• Your goal: Only the lines below, from the one with "2020 | Groups |" through the one with "Coal Products |", are to be written out, exactly.

• Input data:
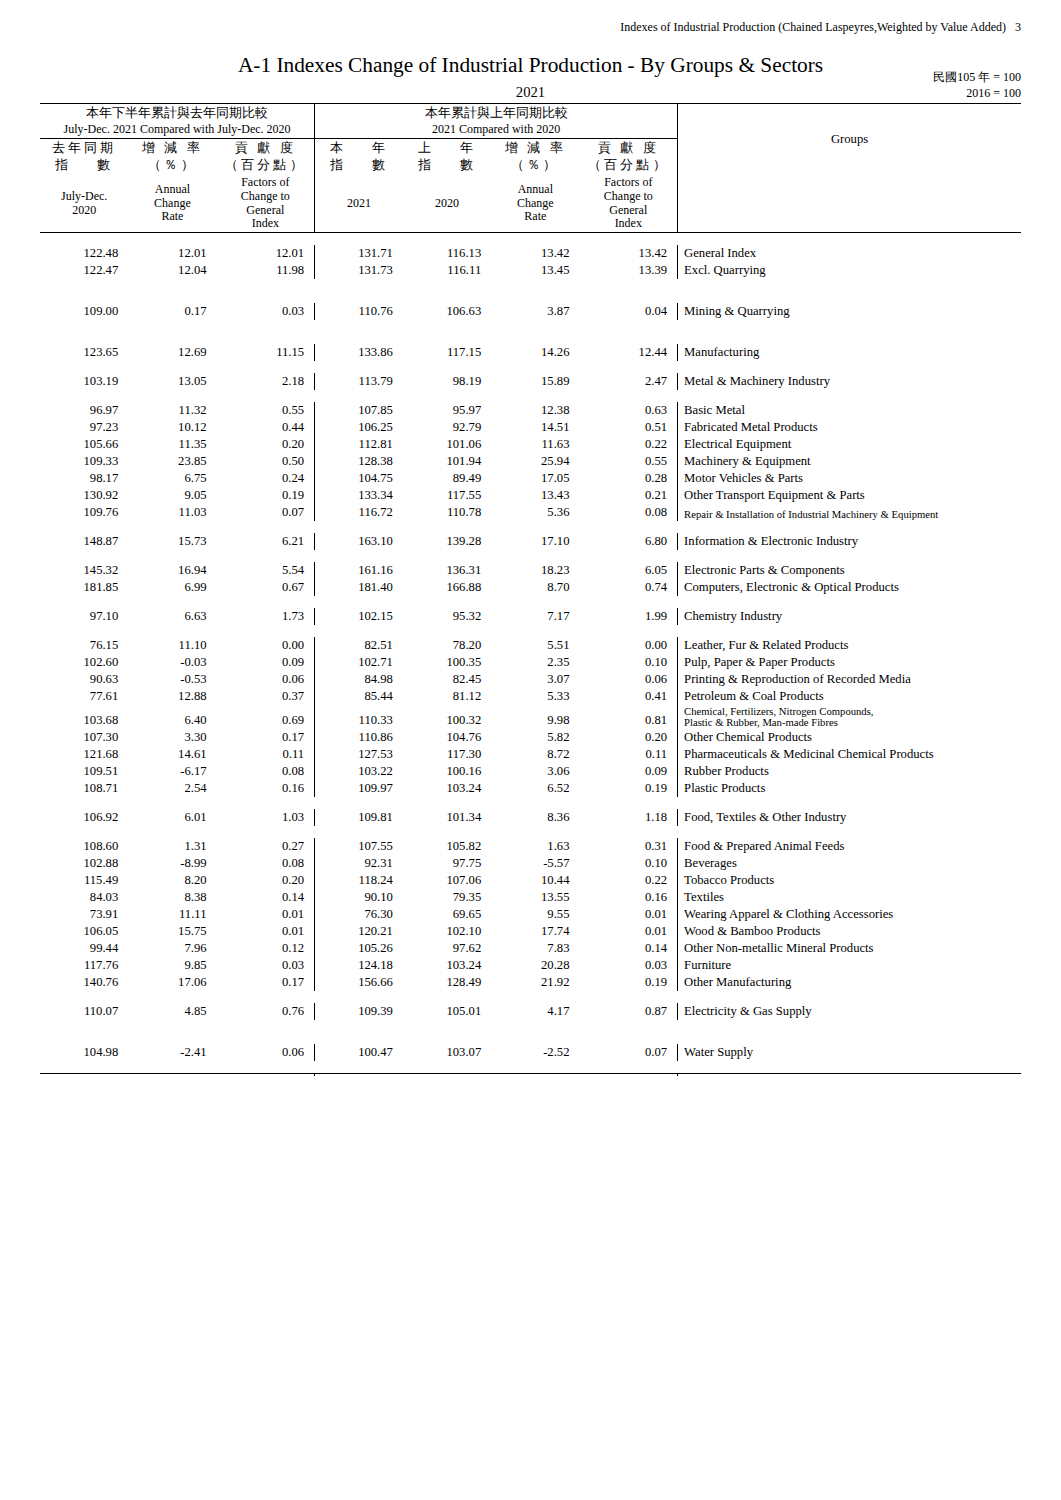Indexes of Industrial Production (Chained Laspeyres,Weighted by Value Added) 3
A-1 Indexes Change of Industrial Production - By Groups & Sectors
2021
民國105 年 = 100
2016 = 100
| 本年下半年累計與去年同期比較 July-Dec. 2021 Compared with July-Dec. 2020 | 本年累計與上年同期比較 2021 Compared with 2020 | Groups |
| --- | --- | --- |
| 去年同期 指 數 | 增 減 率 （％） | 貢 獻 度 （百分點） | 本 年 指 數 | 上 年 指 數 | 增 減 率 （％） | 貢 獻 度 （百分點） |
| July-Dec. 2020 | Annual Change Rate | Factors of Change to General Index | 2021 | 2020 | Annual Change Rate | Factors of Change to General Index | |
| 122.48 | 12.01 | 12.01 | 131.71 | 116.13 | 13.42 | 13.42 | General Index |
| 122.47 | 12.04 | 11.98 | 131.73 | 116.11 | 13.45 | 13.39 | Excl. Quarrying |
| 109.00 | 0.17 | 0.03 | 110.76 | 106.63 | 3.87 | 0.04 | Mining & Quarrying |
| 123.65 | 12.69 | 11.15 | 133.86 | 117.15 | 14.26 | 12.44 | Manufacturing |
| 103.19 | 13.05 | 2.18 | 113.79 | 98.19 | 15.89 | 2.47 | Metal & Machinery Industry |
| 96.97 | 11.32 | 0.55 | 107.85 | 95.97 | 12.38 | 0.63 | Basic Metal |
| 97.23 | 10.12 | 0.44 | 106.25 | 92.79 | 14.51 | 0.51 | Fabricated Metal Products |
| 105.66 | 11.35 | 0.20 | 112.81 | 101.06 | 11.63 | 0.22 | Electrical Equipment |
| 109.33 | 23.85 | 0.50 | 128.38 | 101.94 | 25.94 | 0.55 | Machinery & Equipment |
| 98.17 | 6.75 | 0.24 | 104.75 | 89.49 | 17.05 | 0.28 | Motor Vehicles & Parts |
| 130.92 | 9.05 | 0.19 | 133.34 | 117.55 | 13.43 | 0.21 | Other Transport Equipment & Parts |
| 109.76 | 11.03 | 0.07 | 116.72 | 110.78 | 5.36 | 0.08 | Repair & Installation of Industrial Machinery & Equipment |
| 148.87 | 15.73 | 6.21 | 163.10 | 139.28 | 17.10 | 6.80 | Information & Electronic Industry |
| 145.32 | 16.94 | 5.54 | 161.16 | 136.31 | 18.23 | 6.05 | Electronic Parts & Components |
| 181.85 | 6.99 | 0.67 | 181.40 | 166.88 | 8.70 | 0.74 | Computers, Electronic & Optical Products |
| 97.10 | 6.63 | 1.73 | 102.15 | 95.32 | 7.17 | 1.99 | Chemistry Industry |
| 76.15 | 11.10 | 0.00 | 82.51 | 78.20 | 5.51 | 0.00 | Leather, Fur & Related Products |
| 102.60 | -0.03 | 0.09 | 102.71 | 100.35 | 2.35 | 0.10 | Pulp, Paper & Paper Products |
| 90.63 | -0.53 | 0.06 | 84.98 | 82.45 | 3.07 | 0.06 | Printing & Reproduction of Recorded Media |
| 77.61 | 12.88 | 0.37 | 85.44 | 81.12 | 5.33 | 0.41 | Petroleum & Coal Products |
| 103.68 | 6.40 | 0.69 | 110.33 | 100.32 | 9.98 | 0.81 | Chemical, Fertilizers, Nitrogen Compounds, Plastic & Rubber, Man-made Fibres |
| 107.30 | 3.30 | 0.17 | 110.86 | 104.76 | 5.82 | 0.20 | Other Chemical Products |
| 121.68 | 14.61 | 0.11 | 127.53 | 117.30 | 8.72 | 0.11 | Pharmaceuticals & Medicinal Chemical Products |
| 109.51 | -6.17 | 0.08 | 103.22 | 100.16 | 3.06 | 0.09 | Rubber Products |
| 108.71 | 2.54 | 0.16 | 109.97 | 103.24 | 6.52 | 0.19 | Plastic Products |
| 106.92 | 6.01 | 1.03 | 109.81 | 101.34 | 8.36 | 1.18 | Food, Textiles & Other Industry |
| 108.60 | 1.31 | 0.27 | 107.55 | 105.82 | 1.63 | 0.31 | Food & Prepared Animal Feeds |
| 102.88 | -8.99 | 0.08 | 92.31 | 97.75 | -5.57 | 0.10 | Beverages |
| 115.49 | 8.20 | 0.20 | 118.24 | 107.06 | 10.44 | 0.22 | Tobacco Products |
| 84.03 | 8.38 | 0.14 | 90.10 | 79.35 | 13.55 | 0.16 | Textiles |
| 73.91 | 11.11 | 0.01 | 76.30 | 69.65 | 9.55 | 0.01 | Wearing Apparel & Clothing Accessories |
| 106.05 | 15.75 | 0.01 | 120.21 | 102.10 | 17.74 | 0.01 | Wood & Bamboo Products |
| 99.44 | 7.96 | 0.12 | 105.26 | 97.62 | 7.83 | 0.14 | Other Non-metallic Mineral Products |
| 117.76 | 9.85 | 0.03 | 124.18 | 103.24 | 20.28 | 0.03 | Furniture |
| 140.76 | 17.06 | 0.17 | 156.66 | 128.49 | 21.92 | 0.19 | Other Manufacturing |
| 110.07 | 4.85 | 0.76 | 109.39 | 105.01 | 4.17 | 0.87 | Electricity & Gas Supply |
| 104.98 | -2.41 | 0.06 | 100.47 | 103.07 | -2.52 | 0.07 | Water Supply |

• Problem solution:
| 本年下半年累計與去年同期比較 July-Dec. 2021 Compared with July-Dec. 2020 | 本年累計與上年同期比較 2021 Compared with 2020 | Groups |
| --- | --- | --- |
| 去年同期 指 數 | 增 減 率 （％） | 貢 獻 度 （百分點） | 本 年 指 數 | 上 年 指 數 | 增 減 率 （％） | 貢 獻 度 （百分點） |
| July-Dec. 2020 | Annual Change Rate | Factors of Change to General Index | 2021 | 2020 | Annual Change Rate | Factors of Change to General Index | |
| 122.48 | 12.01 | 12.01 | 131.71 | 116.13 | 13.42 | 13.42 | General Index |
| 122.47 | 12.04 | 11.98 | 131.73 | 116.11 | 13.45 | 13.39 | Excl. Quarrying |
| 109.00 | 0.17 | 0.03 | 110.76 | 106.63 | 3.87 | 0.04 | Mining & Quarrying |
| 123.65 | 12.69 | 11.15 | 133.86 | 117.15 | 14.26 | 12.44 | Manufacturing |
| 103.19 | 13.05 | 2.18 | 113.79 | 98.19 | 15.89 | 2.47 | Metal & Machinery Industry |
| 96.97 | 11.32 | 0.55 | 107.85 | 95.97 | 12.38 | 0.63 | Basic Metal |
| 97.23 | 10.12 | 0.44 | 106.25 | 92.79 | 14.51 | 0.51 | Fabricated Metal Products |
| 105.66 | 11.35 | 0.20 | 112.81 | 101.06 | 11.63 | 0.22 | Electrical Equipment |
| 109.33 | 23.85 | 0.50 | 128.38 | 101.94 | 25.94 | 0.55 | Machinery & Equipment |
| 98.17 | 6.75 | 0.24 | 104.75 | 89.49 | 17.05 | 0.28 | Motor Vehicles & Parts |
| 130.92 | 9.05 | 0.19 | 133.34 | 117.55 | 13.43 | 0.21 | Other Transport Equipment & Parts |
| 109.76 | 11.03 | 0.07 | 116.72 | 110.78 | 5.36 | 0.08 | Repair & Installation of Industrial Machinery & Equipment |
| 148.87 | 15.73 | 6.21 | 163.10 | 139.28 | 17.10 | 6.80 | Information & Electronic Industry |
| 145.32 | 16.94 | 5.54 | 161.16 | 136.31 | 18.23 | 6.05 | Electronic Parts & Components |
| 181.85 | 6.99 | 0.67 | 181.40 | 166.88 | 8.70 | 0.74 | Computers, Electronic & Optical Products |
| 97.10 | 6.63 | 1.73 | 102.15 | 95.32 | 7.17 | 1.99 | Chemistry Industry |
| 76.15 | 11.10 | 0.00 | 82.51 | 78.20 | 5.51 | 0.00 | Leather, Fur & Related Products |
| 102.60 | -0.03 | 0.09 | 102.71 | 100.35 | 2.35 | 0.10 | Pulp, Paper & Paper Products |
| 90.63 | -0.53 | 0.06 | 84.98 | 82.45 | 3.07 | 0.06 | Printing & Reproduction of Recorded Media |
| 77.61 | 12.88 | 0.37 | 85.44 | 81.12 | 5.33 | 0.41 | Petroleum & Coal Products |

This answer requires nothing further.